▶ [Aim of the exercise]: From the entries that follow, gather each line holding the word "Right".

▶ [Named joint coordinates]:
++++++++

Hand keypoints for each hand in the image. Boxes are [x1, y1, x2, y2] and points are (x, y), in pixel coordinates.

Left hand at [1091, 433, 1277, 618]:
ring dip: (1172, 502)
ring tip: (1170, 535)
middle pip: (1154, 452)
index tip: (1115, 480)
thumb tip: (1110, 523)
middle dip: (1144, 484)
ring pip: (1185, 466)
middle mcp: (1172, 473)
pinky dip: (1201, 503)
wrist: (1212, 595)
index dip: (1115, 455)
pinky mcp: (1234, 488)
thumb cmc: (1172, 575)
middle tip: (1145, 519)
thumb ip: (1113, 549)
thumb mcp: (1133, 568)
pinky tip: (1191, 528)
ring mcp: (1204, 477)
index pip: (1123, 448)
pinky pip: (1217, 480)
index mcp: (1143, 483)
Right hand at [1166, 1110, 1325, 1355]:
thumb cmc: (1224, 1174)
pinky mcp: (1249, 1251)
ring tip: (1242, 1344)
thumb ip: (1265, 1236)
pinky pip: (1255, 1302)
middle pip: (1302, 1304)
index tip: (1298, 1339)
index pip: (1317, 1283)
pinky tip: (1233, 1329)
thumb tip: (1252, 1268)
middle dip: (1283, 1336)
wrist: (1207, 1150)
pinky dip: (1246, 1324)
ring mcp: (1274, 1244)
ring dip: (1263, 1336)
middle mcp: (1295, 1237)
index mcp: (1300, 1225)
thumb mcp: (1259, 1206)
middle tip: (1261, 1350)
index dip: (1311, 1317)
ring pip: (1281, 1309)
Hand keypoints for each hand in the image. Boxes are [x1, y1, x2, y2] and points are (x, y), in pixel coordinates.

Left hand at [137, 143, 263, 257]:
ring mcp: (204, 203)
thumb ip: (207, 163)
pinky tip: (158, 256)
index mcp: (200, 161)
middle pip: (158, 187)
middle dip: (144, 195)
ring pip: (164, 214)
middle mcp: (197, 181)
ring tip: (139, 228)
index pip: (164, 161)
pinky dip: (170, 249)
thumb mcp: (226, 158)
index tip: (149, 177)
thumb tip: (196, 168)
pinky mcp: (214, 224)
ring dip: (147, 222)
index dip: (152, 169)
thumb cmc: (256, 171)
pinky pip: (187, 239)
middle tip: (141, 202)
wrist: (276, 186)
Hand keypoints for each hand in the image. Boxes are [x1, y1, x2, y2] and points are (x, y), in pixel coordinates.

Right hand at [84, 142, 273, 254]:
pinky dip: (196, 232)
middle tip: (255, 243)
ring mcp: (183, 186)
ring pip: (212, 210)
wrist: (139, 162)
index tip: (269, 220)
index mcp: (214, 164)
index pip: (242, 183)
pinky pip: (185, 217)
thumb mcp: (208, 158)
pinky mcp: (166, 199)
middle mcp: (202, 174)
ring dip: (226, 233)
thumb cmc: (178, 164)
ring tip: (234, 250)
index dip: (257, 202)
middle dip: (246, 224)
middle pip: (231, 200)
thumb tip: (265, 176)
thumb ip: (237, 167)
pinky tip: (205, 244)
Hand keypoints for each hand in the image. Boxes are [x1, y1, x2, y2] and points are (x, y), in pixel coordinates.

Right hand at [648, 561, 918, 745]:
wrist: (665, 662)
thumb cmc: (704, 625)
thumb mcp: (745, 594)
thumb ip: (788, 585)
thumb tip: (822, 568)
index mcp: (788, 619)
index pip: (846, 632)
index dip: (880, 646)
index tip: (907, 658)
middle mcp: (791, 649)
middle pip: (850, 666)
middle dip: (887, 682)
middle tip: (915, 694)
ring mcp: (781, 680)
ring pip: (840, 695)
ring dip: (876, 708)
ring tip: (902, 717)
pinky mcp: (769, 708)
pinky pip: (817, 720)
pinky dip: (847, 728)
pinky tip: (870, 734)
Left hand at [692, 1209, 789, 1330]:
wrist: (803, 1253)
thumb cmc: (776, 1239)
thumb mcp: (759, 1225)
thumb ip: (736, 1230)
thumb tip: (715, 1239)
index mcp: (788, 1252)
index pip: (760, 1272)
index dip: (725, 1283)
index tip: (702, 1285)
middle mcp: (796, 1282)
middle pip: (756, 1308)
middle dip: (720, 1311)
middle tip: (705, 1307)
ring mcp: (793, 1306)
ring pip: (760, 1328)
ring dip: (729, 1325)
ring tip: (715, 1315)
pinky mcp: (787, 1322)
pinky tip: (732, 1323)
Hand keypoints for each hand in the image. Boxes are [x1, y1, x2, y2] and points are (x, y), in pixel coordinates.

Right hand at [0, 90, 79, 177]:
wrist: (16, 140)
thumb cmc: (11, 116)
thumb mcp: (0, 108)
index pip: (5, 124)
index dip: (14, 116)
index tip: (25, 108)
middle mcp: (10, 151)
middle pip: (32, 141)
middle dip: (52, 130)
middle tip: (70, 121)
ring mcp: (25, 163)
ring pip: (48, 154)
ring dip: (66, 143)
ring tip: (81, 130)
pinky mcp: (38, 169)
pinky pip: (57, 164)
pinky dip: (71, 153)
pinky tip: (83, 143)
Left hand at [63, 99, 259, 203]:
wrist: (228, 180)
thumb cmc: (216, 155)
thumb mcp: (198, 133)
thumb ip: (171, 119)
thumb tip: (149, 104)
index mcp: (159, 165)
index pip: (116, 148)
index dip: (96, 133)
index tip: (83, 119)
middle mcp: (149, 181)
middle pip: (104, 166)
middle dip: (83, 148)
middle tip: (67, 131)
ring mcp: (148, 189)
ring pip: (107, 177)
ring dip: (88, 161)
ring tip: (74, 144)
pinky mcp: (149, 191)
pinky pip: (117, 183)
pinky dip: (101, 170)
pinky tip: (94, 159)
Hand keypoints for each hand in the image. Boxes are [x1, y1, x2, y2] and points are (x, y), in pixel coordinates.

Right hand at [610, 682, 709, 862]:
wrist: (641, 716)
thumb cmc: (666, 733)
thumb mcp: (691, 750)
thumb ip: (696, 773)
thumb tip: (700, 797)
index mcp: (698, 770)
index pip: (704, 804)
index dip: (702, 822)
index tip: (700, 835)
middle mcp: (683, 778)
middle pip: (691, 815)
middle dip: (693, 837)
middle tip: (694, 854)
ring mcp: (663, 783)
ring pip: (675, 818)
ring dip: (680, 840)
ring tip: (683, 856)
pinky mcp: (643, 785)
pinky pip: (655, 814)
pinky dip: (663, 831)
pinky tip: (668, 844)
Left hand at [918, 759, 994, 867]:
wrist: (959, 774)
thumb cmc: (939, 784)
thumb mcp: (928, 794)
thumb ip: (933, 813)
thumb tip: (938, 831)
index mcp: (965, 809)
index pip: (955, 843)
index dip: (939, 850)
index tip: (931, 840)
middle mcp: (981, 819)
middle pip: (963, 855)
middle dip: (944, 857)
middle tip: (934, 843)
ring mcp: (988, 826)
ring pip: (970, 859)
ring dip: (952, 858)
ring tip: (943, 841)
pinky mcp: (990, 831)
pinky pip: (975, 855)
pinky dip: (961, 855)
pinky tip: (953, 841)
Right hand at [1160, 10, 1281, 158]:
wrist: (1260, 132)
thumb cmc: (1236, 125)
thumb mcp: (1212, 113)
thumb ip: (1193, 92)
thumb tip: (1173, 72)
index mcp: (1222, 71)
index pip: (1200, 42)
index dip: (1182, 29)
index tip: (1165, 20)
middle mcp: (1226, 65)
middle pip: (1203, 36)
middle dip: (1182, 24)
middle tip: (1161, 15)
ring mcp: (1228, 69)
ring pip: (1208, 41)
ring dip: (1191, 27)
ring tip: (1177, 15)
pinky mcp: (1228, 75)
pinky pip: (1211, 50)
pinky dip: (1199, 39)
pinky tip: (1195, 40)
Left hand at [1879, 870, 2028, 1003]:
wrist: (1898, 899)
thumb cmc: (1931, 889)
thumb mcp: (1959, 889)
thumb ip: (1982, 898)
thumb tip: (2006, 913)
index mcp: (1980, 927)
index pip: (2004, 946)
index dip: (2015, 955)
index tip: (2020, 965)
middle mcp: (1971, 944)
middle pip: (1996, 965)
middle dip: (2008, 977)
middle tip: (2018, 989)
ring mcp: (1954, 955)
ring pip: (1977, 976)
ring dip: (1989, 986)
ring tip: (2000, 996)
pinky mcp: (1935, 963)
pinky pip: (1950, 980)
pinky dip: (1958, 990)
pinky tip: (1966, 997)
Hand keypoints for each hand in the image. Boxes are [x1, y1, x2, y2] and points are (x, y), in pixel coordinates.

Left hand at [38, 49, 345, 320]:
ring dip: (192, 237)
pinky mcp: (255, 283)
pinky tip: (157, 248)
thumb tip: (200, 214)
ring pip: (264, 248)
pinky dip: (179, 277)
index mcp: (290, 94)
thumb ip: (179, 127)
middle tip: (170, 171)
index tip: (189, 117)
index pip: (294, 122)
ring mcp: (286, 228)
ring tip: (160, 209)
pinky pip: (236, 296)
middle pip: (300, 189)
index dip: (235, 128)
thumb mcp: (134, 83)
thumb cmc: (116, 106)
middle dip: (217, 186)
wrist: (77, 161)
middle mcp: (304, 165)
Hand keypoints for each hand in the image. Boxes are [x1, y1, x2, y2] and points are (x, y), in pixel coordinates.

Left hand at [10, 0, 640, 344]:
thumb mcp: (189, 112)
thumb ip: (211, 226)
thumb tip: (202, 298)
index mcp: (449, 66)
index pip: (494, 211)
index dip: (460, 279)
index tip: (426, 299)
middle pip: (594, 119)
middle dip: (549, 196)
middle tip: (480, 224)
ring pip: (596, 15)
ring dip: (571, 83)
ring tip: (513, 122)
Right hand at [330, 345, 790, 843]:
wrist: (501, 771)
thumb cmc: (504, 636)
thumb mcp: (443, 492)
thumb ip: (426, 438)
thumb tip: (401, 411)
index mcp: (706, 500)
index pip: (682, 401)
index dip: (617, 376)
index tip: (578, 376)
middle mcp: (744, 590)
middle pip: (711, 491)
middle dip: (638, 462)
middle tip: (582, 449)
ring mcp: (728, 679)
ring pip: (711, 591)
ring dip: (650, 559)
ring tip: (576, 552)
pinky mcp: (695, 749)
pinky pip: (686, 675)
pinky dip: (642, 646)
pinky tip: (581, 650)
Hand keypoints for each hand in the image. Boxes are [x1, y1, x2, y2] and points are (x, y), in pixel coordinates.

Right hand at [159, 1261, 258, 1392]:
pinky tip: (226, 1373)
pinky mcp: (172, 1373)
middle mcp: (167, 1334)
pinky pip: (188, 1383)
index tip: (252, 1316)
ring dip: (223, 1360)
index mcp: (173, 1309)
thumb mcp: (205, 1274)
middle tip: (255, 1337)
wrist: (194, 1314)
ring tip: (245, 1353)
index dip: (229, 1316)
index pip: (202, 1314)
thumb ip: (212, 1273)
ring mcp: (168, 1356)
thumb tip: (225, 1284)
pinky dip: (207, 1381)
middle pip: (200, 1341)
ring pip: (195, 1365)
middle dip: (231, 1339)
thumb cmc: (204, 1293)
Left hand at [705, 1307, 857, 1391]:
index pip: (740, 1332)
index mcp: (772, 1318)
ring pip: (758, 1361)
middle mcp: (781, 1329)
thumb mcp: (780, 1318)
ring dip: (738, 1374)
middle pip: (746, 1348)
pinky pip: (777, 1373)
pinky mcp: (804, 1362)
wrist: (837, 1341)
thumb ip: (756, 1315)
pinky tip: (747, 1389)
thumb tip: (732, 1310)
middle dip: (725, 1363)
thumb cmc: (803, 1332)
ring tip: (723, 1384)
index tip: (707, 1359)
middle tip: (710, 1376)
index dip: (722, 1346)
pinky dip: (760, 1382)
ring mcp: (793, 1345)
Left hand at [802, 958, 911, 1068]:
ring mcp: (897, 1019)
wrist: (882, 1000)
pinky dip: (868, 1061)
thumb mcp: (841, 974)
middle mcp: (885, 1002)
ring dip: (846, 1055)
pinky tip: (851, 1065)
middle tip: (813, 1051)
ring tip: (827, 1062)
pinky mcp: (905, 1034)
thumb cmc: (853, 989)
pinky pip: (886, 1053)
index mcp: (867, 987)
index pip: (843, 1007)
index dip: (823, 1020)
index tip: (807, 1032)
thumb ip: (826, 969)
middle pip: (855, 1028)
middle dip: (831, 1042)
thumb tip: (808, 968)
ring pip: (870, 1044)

++++++++

▶ [Your solution]:
Right hand at [1166, 1110, 1325, 1355]:
Right hand at [84, 142, 273, 254]:
Right hand at [648, 561, 918, 745]:
Right hand at [0, 90, 79, 177]:
Right hand at [610, 682, 709, 862]:
Right hand at [1160, 10, 1281, 158]:
Right hand at [330, 345, 790, 843]:
Right hand at [159, 1261, 258, 1392]:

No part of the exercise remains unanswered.